INSTRUCTIONS FOR THE TASK:
A set of records appears below. Print them all, word for word.
*** Opening of RECORDS FOR THE EXERCISE ***
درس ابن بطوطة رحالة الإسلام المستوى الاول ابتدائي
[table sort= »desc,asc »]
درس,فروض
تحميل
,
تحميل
*** Close of RECORDS FOR THE EXERCISE ***
ANSWER TO THIS PROBLEM:
درس ابن بطوطة رحالة الإسلام المستوى الاول ابتدائي
[table sort= »desc,asc »]
درس,فروض
تحميل
,
تحميل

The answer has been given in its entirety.